Oral presentations are the standard mode of communication at scientific meetings to convey the results from recently completed research projects. Since the main goal of these presentations is to transmit information, they need to be easy to understand (i.e., present material in a logical order, and don’t talk too fast!).
Your presentation should have all the parts of a lab report (Introduction, Methods, Results, Discussion, Conclusion - see above for details; References are presented on the proper slide and you can use a small font for those).

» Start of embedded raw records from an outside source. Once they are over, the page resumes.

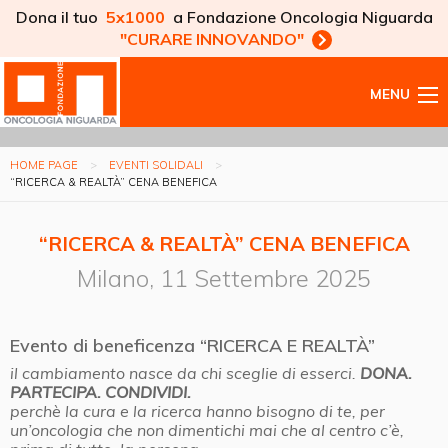
Dona il tuo
5x1000
a Fondazione Oncologia Niguarda
"CURARE INNOVANDO"
MENU
HOME PAGE
EVENTI SOLIDALI
“RICERCA & REALTÀ” CENA BENEFICA
“RICERCA & REALTÀ” CENA BENEFICA
Milano, 11 Settembre 2025
Evento di beneficenza “RICERCA E REALTÀ”
il cambiamento nasce da chi sceglie di esserci.
DONA.
PARTECIPA. CONDIVIDI.
perchè la cura e la ricerca hanno bisogno di te, per
un’oncologia che non dimentichi mai che al centro c’è,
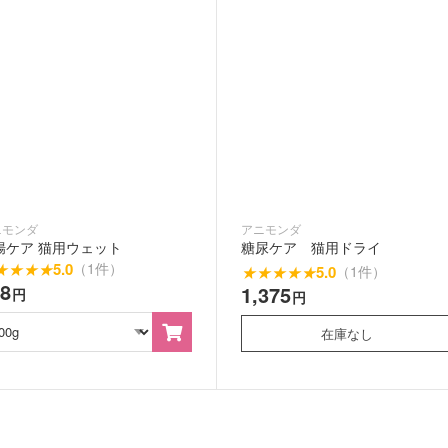
ニモンダ
アニモンダ
腸ケア 猫用ウェット
糖尿ケア 猫用ドライ
★
★
★
★
5.0
（1件）
★
★
★
★
★
5.0
（1件）
28
1,375
円
円
在庫なし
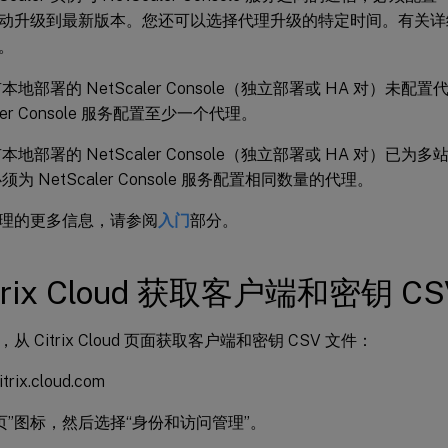
动升级到最新版本。您还可以选择代理升级的特定时间。有关详
。
地部署的 NetScaler Console（独立部署或 HA 对）未配
aler Console 服务配置至少一个代理。
本地部署的 NetScaler Console（独立部署或 HA 对）已
为 NetScaler Console 服务配置相同数量的代理。
理的更多信息，请参阅
入门
部分。
itrix Cloud 获取客户端和密钥 C
 Citrix Cloud 页面获取客户端和密钥 CSV 文件：
rix.cloud.com
页”图标，然后选择“身份和访问管理”。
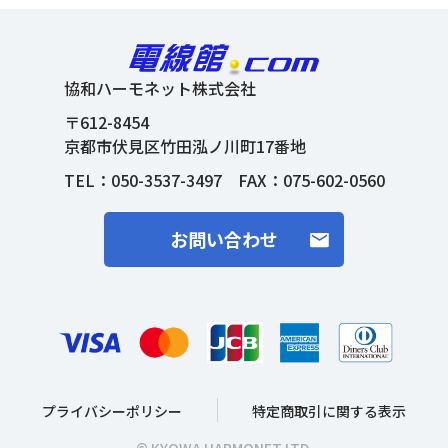
協和ハーモネット株式会社
〒612-8454
京都市伏見区竹田泓ノ川町17番地
TEL：
050-3537-3497
FAX：075-602-0560
お問い合わせ
プライバシーポリシー
特定商取引に関する表示
© KYOWA HARMONET LTD.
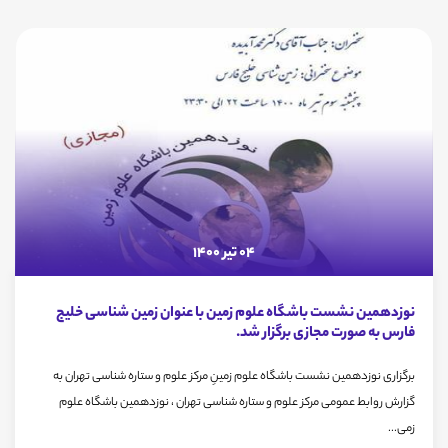
04 تیر 1400
نوزدهمین نشست باشگاه علوم زمین با عنوان زمین شناسی خلیج
فارس به صورت مجازی برگزار شد.
برگزاری نوزدهمین نشست باشگاه علوم زمینِ مرکز علوم و ستاره شناسی تهران به
گزارش روابط عمومی مرکز علوم و ستاره شناسی تهران ، نوزدهمين باشگاه علوم
زمی...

In oral presentations, the information is most easily conveyed with diagrams and figures, and I recommend you format your text in point form instead of full paragraphs.
Resist the temptation to put too much material on your slides – you will just confuse everyone. You need to decide (as a team) what information is really essential. Please focus on two aspects of your results: 1) describe the observed dynamics of your populations and how you derived the parameters of the Lotka-Volterra model from these data (mention uncertainties and assumptions), 2) explain how your expectations based on the Lotka-Volterra model compare with the actual outcome of your experiment.
You are only allowed 7 slides to present your project (plus one Title slide & one Contribution slide; see above). This is short, so you should decide (as a team) what is the most important information you want to focus on. The main goal of these presentations is to communicate scientific information, so you do not want to simply rush through your explanations. You need to say everything that is important, but don’t try to say too much! Your presentation should last no more than 7 minutes, so you have at least 3 min. for questions.